Si la Russie s’est conduite d’une manière particulièrement hautaine à l’égard de l’Ouest, c’est parce qu’elle s’est brusquement retrouvée en position de faiblesse…dans les années 1990. On ne parle presque jamais, à l’ouest, de l’extraordinaire redistribution des ressources qui a eu lieu à cette époque, dont les pays consommateurs venaient se servir sans encombre dans une Russie exsangue. Dans l’histoire de l’humanité, il y a eu peu de pillage d’une telle ampleur. Il faut remonter à la colonisation pour trouver des épisodes comparables. Les élites russes ont conclu ensuite qu’adopter une position polie et constructive n’avaient rien apporté au pays. C’est pourquoi la Russie a fini par dire stop. Elle a comprit qu’il était préférable pour elle de se brouiller avec l’OTAN plutôt que de laisser l’alliance continuer à s’étendre indéfiniment et c’est cette prise de conscience qui a provoqué le durcissement de la position russe. Ce n’était pas de gaieté de cœur, l’intérêt de la Russie se trouve non pas dans le déclenchement d’une nouvelle guerre froide, mais bien dans le développement de relations constructives avec le reste du monde. Quant aux Européens ils ont sans doute réussi quelque chose de remarquable en surmontant la tradition de guerre interne propre au Vieux continent, mais vis-à-vis de l’extérieur, il continue de jouer au jeu de l’équilibre des puissances, même s’ils le font d’une manière plus douce que les Américains.

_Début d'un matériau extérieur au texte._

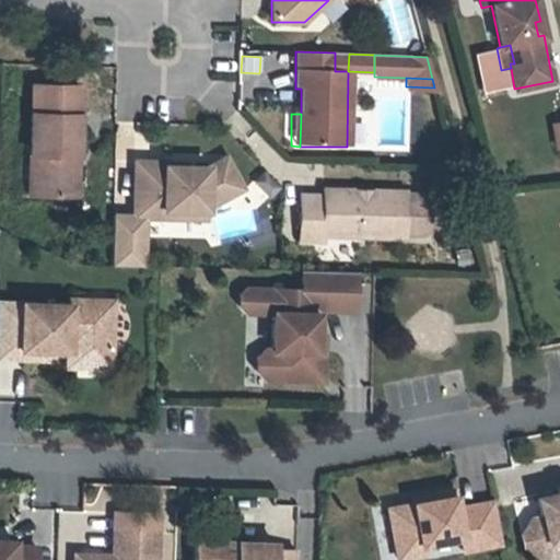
[(68,158),(77,159),(78,116),(28,115),(26,198),(67,199),(68,158)]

Le Kremlin s’oppose donc avec virulence aux souhaits de l’Ukraine et de la Géorgie d’intégrer l’alliance. La Géorgie est un problème pour tous ceux qui se mettent en tête de la contrôler et en plus elle ne représente pratiquement aucun intérêt du point de vue stratégique. La question ukrainienne est très différente. L’entrée de cet Etat dans l’OTAN reviendrait à créer entre la Russie et l’Ukraine une frontière qui n’existe pas et qui n’a jamais existé… Jusqu’à présent, et il faut à cet égard rendre hommage aux gouvernements qui se sont succédés à Kiev et à Moscou, les dirigeants des deux pays ont toujours veillé, quel que soit par ailleurs leur différend, à ne pas séparer artificiellement un peuple uni. L’histoire a fait un même peuple qui vit aujourd’hui dans trois Etats (Russie, Ukraine, Belarus). Mais son unité n’en demeure pas moins indiscutable si la Géorgie entre dans l’OTAN, la réaction est prévue depuis longtemps, les Géorgiens perdraient définitivement l’Ossétie du Sud et l’Abkhazie maintenant que, à la suite des décisions suicidaires du gouvernement de Tbilissi, ces deux régions sont irrémédiablement sortie du giron géorgien, et bien que la Géorgie adhère à l’OTAN si elle en a tellement envie…

Vous parlez des Européens, mais pas des occidentaux dans leur totalité. Estimez-vous que la Russie a des relations particulières avec les Européens et d’autres avec les Américains ? Je crois que le concept « d’Occident » et de moins en moins porteurs de sens. L’Europe et les Etats-Unis n’ont pas nécessairement les mêmes intérêts. Ainsi toutes deux ne souhaitent pas voir l’émergence de concurrents géopolitiques. Quant à la Russie, elle entretient des relations particulières avec l’Europe, et d’autres relations avec Washington. Nous aimerions que l’Union Européenne soit un acteur géopolitique fort, malheureusement ce n’est pas le cas… Suite au conflit géorgien, les Russes ont été atterrés par la réaction européenne à l’attaque de la Géorgie conter l’Ossétie du Sud, une attaque au cours de laquelle de nombreux civils ossètes ont trouvé la mort, ainsi que bon nombre de soldats russes stationnés sur place au titre du contingent du maintien de la paix. Souvenez-vous : le premier jour, quand l’armée géorgienne pilonnée Tskhinvali, les médias occidentaux (américains et européens ont adopté des positions similaires) ont réagi par un silence assourdissant. Ce n’est que le lendemain, au moment où la Russie est intervenue, qu’ils se sont réveillés…Uniquement pour accabler l’armée russe de leurs critiques. Pour ma part j’ai été sidéré par le sens de la mesure de l’armée russe. J’étais sincèrement persuadé que la Russie allait détruire tous les aéroports géorgiens et toutes les bases militaires se trouvant sur le territoire de ce pays, et qu’elle porterait détruire son potentiel industriel. Après tout, c’est exactement ce qu’avait fait l’OTAN en Serbie en 1999, au prétexte de défendre le Kosovo. »

Hiver 2009, in Politique Internationale.